**Records for the task:**
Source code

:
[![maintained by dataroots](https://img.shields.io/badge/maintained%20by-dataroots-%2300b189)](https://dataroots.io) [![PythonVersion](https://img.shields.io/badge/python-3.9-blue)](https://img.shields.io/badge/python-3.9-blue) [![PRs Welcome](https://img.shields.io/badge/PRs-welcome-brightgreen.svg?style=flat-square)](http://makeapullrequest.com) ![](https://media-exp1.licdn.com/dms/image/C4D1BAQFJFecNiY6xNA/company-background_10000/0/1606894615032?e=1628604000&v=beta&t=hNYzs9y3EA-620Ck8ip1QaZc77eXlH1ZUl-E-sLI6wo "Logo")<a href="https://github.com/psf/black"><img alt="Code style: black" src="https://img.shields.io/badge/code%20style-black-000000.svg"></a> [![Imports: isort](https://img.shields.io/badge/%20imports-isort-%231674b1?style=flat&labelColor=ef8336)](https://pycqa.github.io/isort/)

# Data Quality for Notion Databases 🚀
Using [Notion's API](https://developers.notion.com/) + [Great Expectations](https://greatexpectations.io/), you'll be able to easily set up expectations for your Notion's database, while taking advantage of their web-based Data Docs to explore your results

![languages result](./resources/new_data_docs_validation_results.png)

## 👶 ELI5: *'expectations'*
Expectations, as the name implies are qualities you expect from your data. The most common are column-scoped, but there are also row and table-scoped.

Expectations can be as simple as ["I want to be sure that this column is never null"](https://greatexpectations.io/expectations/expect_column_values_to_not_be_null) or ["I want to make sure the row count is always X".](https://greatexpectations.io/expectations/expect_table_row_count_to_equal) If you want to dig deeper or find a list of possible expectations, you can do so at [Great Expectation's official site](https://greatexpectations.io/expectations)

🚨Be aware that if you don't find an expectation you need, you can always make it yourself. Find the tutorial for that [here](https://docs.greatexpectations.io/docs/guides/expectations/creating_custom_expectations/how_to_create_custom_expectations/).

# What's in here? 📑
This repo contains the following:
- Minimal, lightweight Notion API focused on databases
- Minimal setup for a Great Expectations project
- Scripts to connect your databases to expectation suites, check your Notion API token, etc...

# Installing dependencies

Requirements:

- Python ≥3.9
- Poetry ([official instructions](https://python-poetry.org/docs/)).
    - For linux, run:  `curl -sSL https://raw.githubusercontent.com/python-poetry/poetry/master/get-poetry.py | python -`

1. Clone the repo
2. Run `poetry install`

**Work order:**
Repeat all the material exactly as it stands.

**Your solution:**
Source code

:
[![maintained by dataroots](https://img.shields.io/badge/maintained%20by-dataroots-%2300b189)](https://dataroots.io) [![PythonVersion](https://img.shields.io/badge/python-3.9-blue)](https://img.shields.io/badge/python-3.9-blue) [![PRs Welcome](https://img.shields.io/badge/PRs-welcome-brightgreen.svg?style=flat-square)](http://makeapullrequest.com) ![](https://media-exp1.licdn.com/dms/image/C4D1BAQFJFecNiY6xNA/company-background_10000/0/1606894615032?e=1628604000&v=beta&t=hNYzs9y3EA-620Ck8ip1QaZc77eXlH1ZUl-E-sLI6wo "Logo")<a href="https://github.com/psf/black"><img alt="Code style: black" src="https://img.shields.io/badge/code%20style-black-000000.svg"></a> [![Imports: isort](https://img.shields.io/badge/%20imports-isort-%231674b1?style=flat&labelColor=ef8336)](https://pycqa.github.io/isort/)

# Data Quality for Notion Databases 🚀
Using [Notion's API](https://developers.notion.com/) + [Great Expectations](https://greatexpectations.io/), you'll be able to easily set up expectations for your Notion's database, while taking advantage of their web-based Data Docs to explore your results

![languages result](./resources/new_data_docs_validation_results.png)

## 👶 ELI5: *'expectations'*
Expectations, as the name implies are qualities you expect from your data. The most common are column-scoped, but there are also row and table-scoped.

Expectations can be as simple as ["I want to be sure that this column is never null"](https://greatexpectations.io/expectations/expect_column_values_to_not_be_null) or ["I want to make sure the row count is always X".](https://greatexpectations.io/expectations/expect_table_row_count_to_equal) If you want to dig deeper or find a list of possible expectations, you can do so at [Great Expectation's official site](https://greatexpectations.io/expectations)

🚨Be aware that if you don't find an expectation you need, you can always make it yourself. Find the tutorial for that [here](https://docs.greatexpectations.io/docs/guides/expectations/creating_custom_expectations/how_to_create_custom_expectations/).

# What's in here? 📑
This repo contains the following:
- Minimal, lightweight Notion API focused on databases
- Minimal setup for a Great Expectations project
- Scripts to connect your databases to expectation suites, check your Notion API token, etc...

# Installing dependencies

Requirements:

- Python ≥3.9
- Poetry ([official instructions](https://python-poetry.org/docs/)).
    - For linux, run:  `curl -sSL https://raw.githubusercontent.com/python-poetry/poetry/master/get-poetry.py | python -`

1. Clone the repo
2. Run `poetry install`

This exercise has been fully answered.